Le Nil comme berceau

Le détail d’une fresque d’un tombeau égyptien représentant un esclave nourrissant de figues une oie est un témoignage de cette tradition millénaire (Nécropole de Saqqarah).

Les bords du Nil étant un point de passage de la migration des oies et canards, les Egyptiens observèrent leur faculté naturelle à constituer des réserves de graisse. Avant d’affronter le voyage du retour, ils reproduisirent cette tendance naturelle des palmipèdes et mirent ainsi au point des pratiques d’alimentation progressive (représentées sur plusieurs tombeaux égyptiens).

Sur les traces du foie gras

Cette tradition a été diffusée et perpétuée, entre autres par les communautés juives en exode qui utilisaient l’engraissement des oies pour produire des matières grasses remplaçant ainsi le saindoux (considéré comme impropre à la consommation).

Le foie engraissé deviendra en latin «jecur ficatum» (le foie dû aux figues). Le foie gras apparaît pour la première fois sur une table romaine au Ier siècle avant Jésus Christ, lors d’un fabuleux banquet rapporté par Horace. L’engouement des Romains pour le foie engraissé aux figues est tel que, des le IV° siècle « ficatum » (aux figues) devient l’appellation pour le foie de tous les animaux engraissés. Il donnera quelques siècles plus tard le terme anatomique « foie ».

La France, terre d’accueil du met des rois

C’est pendant la période romaine que le foie gras sera d’abord consommé dans la "Provincia" puis peu à peu dans différentes parties de la Gaule romanisée, dont le Sud-Ouest. De nombreuses populations de l’Empire Romain, et bien-sûr nos ancêtres les Gallo-Romains, vont alors devenir les spécialistes de cette préparation. Ensuite, pendant tout le Moyen-Age, ils consommeront des animaux engraissés et leur foie gras sous différentes préparations. Dans de nombreuses langues régionales, des mots seront même synonymes de gavage. A partir du XV° siècle, le maïs, alimentation particulièrement adaptée aux oies et aux canards, est rapporté du nouveau monde par Christophe Colomb et voit sa culture se développer dans cette région.

Au XVII° et XVIII° siècles, la production de palmipèdes gras est une des bases de l’alimentation des paysans. En effet, la cuisson et la conservation des foies et viandes dans la graisse permet de constituer des réserves rappelant que le congélateur n’est arrivé que bien plus tard. Paradoxalement, le foie gras était aussi servi aux tables des rois et des Grands du Royaume sous l’Ancien Régime.

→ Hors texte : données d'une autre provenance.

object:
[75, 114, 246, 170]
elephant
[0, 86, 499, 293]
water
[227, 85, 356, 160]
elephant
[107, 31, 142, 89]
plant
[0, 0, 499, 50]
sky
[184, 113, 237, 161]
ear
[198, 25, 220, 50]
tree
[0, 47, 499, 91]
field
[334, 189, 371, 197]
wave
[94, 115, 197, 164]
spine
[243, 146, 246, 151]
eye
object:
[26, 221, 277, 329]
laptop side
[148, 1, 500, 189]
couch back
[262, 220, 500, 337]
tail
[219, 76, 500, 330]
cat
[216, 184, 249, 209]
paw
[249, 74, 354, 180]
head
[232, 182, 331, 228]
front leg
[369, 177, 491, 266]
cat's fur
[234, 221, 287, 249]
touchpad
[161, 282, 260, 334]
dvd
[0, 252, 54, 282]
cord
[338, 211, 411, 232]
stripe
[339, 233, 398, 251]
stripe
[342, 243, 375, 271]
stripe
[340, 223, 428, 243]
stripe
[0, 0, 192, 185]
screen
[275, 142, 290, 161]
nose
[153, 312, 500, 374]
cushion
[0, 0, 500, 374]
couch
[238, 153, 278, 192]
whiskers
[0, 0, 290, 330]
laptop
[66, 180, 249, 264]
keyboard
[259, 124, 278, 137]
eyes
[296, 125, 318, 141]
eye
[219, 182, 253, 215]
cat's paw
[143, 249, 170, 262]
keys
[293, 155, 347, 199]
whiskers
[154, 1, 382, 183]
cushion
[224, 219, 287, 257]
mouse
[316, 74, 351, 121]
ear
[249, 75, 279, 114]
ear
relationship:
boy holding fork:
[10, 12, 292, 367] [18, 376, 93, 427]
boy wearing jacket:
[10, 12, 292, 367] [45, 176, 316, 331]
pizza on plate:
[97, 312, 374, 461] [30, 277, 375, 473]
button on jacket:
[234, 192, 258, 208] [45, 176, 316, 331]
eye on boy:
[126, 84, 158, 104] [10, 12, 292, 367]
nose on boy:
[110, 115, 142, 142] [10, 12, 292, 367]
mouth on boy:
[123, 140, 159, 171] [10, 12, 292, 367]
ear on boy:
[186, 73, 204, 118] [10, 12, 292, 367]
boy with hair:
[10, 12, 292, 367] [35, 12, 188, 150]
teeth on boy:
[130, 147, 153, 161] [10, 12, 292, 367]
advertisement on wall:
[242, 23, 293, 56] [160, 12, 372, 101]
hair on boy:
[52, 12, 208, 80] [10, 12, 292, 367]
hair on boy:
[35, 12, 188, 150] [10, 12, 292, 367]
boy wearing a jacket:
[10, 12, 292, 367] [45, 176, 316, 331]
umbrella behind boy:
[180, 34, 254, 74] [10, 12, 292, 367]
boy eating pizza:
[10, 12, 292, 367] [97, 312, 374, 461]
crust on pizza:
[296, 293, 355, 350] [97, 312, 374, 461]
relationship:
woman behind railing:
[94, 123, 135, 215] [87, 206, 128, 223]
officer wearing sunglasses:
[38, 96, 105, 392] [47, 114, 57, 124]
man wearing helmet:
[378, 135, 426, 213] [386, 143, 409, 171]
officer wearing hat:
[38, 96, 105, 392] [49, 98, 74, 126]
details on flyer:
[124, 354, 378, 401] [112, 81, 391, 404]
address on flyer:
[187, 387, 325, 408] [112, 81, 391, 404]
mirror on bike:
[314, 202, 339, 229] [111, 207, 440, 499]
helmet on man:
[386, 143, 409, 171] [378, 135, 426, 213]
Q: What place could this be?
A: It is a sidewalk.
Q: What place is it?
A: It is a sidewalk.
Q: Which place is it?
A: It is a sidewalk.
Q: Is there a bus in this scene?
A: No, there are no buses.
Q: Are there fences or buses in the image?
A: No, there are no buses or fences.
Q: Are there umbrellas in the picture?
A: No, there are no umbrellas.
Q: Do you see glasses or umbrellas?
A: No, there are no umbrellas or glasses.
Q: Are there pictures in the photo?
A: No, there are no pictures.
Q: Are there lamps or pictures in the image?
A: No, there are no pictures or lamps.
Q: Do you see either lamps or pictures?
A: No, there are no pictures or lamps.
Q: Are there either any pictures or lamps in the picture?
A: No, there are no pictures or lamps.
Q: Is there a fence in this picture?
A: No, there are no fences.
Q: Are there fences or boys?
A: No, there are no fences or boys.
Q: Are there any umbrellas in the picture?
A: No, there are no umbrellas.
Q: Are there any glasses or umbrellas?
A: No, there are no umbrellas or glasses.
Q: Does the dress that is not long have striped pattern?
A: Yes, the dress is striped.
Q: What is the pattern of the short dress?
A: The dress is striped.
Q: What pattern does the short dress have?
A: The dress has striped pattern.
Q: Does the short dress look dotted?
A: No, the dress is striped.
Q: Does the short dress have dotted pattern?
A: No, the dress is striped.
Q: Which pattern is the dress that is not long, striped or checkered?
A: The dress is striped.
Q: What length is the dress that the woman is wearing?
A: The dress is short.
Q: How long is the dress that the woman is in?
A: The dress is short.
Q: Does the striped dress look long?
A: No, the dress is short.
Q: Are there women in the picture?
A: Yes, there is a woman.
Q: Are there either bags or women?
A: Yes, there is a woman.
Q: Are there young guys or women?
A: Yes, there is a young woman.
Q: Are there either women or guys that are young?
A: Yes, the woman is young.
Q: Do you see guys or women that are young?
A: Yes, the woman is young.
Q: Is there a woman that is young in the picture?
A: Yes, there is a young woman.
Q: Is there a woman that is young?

Au XIX° siècle, la mise au point des procédés d’appertisation favorise l’émergence de conserveurs qui deviendront de grandes maisons, lesquelles en diffusant leurs foies gras dans le monde entier, vont très vite en faire l’un des fleurons de la gastronomie française. Depuis cette époque, le foie gras fait partie intégrante du patrimoine culinaire et culturel de la France.